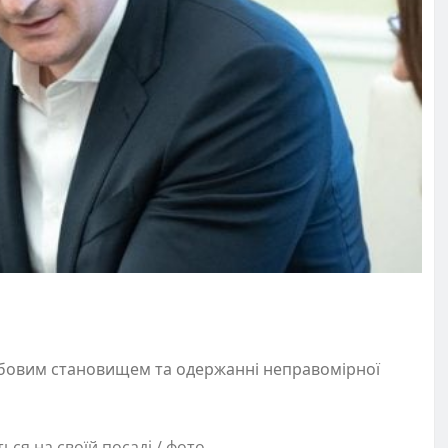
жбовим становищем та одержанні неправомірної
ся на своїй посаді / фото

...

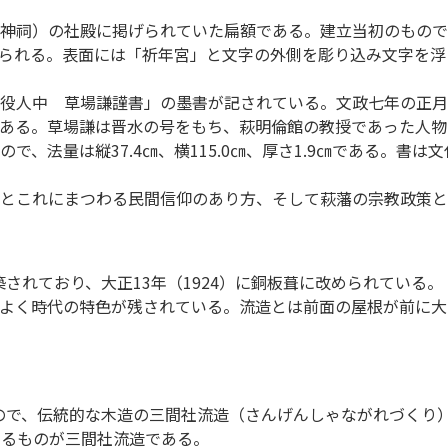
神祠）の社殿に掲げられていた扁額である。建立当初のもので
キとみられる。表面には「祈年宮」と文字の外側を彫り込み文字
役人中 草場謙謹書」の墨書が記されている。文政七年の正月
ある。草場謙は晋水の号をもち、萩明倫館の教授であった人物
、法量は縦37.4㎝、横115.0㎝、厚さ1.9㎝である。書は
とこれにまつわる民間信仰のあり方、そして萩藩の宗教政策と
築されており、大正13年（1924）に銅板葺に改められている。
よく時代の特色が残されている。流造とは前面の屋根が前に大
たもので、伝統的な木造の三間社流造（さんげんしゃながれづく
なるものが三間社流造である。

Task brief —
Edit the items above from the line with "жбовим становищем та одержанні неправомірної" up to and including the line with "ся на своїй посаді / фото": give only those lines, with "посаді" changed to "службі" and everything else left the same.

The completed task —
жбовим становищем та одержанні неправомірної
ся на своїй службі / фото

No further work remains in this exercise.